*** Data to process Section Begins ***
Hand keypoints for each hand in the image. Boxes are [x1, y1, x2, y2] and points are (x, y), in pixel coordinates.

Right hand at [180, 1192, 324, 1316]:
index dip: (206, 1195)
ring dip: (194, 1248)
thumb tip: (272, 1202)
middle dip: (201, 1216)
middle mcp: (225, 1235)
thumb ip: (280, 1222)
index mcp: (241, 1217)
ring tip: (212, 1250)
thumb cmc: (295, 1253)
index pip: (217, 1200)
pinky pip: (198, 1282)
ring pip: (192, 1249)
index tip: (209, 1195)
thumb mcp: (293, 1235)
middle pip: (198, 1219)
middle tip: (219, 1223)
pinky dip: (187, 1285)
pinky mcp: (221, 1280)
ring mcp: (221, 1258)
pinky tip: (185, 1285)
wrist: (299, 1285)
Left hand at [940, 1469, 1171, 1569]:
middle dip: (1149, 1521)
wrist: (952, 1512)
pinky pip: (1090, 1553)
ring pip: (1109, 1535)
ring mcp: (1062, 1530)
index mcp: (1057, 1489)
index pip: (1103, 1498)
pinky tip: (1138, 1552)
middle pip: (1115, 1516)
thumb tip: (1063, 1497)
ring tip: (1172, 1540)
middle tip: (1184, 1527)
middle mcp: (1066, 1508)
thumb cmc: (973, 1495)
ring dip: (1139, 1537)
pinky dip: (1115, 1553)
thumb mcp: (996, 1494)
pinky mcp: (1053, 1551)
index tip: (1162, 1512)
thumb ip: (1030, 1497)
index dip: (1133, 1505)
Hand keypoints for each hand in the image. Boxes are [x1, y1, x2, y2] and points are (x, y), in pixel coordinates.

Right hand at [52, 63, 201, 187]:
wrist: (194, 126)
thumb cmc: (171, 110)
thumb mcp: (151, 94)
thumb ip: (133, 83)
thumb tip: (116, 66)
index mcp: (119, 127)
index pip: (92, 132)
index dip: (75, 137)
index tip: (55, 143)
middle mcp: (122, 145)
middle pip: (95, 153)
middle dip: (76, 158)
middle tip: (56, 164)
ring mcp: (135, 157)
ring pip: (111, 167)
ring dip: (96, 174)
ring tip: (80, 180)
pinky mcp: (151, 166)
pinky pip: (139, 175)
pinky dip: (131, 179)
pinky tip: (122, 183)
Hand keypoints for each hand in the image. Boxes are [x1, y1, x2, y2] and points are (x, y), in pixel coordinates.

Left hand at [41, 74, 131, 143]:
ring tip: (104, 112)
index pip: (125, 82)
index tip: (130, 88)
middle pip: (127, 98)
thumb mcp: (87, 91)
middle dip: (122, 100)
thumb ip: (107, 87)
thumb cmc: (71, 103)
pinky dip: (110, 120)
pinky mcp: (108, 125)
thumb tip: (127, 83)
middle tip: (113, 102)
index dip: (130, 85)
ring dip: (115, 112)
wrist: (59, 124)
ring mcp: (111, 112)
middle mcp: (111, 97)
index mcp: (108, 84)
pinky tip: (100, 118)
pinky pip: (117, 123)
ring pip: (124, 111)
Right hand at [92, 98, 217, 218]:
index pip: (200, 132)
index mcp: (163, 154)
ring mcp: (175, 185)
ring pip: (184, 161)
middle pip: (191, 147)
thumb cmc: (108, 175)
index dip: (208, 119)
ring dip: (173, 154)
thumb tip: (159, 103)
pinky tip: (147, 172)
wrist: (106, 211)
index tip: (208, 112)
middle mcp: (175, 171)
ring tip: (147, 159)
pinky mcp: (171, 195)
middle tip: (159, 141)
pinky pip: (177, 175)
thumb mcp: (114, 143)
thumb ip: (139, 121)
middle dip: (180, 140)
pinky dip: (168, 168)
*** Data to process Section Ends ***
Now write the data shown above out again, word for word.

Hand keypoints for each hand in the image. Boxes are [x1, y1, x2, y2] and points are (x, y), in pixel coordinates.

Right hand at [180, 1192, 324, 1316]:
index dip: (206, 1195)
ring dip: (194, 1248)
thumb tip: (272, 1202)
middle dip: (201, 1216)
middle mcp: (225, 1235)
thumb ip: (280, 1222)
index mcp: (241, 1217)
ring tip: (212, 1250)
thumb cmc: (295, 1253)
index pip: (217, 1200)
pinky pip: (198, 1282)
ring pip: (192, 1249)
index tip: (209, 1195)
thumb mcp: (293, 1235)
middle pip: (198, 1219)
middle tip: (219, 1223)
pinky dip: (187, 1285)
pinky mcp: (221, 1280)
ring mcp: (221, 1258)
pinky tip: (185, 1285)
wrist: (299, 1285)
Left hand at [940, 1469, 1171, 1569]:
middle dip: (1149, 1521)
wrist: (952, 1512)
pinky pip: (1090, 1553)
ring pip: (1109, 1535)
ring mcp: (1062, 1530)
index mcp: (1057, 1489)
index pip: (1103, 1498)
pinky tip: (1138, 1552)
middle pip: (1115, 1516)
thumb tip: (1063, 1497)
ring tip: (1172, 1540)
middle tip: (1184, 1527)
middle mcp: (1066, 1508)
thumb cmc: (973, 1495)
ring dip: (1139, 1537)
pinky dip: (1115, 1553)
thumb mcp: (996, 1494)
pinky mcp: (1053, 1551)
index tip: (1162, 1512)
thumb ip: (1030, 1497)
index dip: (1133, 1505)
Hand keypoints for each hand in the image. Boxes are [x1, y1, x2, y2] and points are (x, y), in pixel coordinates.

Right hand at [52, 63, 201, 187]:
wrist: (194, 126)
thumb cmc: (171, 110)
thumb mcp: (151, 94)
thumb ip: (133, 83)
thumb tip: (116, 66)
index mcp: (119, 127)
index pip: (92, 132)
index dip: (75, 137)
index tip: (55, 143)
middle mcp: (122, 145)
middle pip: (95, 153)
middle dip: (76, 158)
middle tip: (56, 164)
ring mcp: (135, 157)
ring pip: (111, 167)
ring dip: (96, 174)
ring tip: (80, 180)
pinky mcp: (151, 166)
pinky pip: (139, 175)
pinky dip: (131, 179)
pinky tip: (122, 183)
Hand keypoints for each hand in the image. Boxes are [x1, y1, x2, y2] and points are (x, y), in pixel coordinates.

Left hand at [41, 74, 131, 143]:
ring tip: (104, 112)
index pip: (125, 82)
index tip: (130, 88)
middle pip: (127, 98)
thumb mcp: (87, 91)
middle dip: (122, 100)
thumb ip: (107, 87)
thumb cmc: (71, 103)
pinky dip: (110, 120)
pinky mcp: (108, 125)
thumb tip: (127, 83)
middle tip: (113, 102)
index dip: (130, 85)
ring dip: (115, 112)
wrist: (59, 124)
ring mcp: (111, 112)
middle mcp: (111, 97)
index mcp: (108, 84)
pinky tip: (100, 118)
pinky pip: (117, 123)
ring pip: (124, 111)
Right hand at [92, 98, 217, 218]:
index pip: (200, 132)
index mcp: (163, 154)
ring mcp: (175, 185)
ring pip: (184, 161)
middle pip: (191, 147)
thumb cmc: (108, 175)
index dip: (208, 119)
ring dip: (173, 154)
thumb tip: (159, 103)
pinky tip: (147, 172)
wrist: (106, 211)
index tip: (208, 112)
middle mcp: (175, 171)
ring tip: (147, 159)
pinky mcp: (171, 195)
middle tip: (159, 141)
pinky pip: (177, 175)
thumb mcp: (114, 143)
thumb ip: (139, 121)
middle dip: (180, 140)
pinky dip: (168, 168)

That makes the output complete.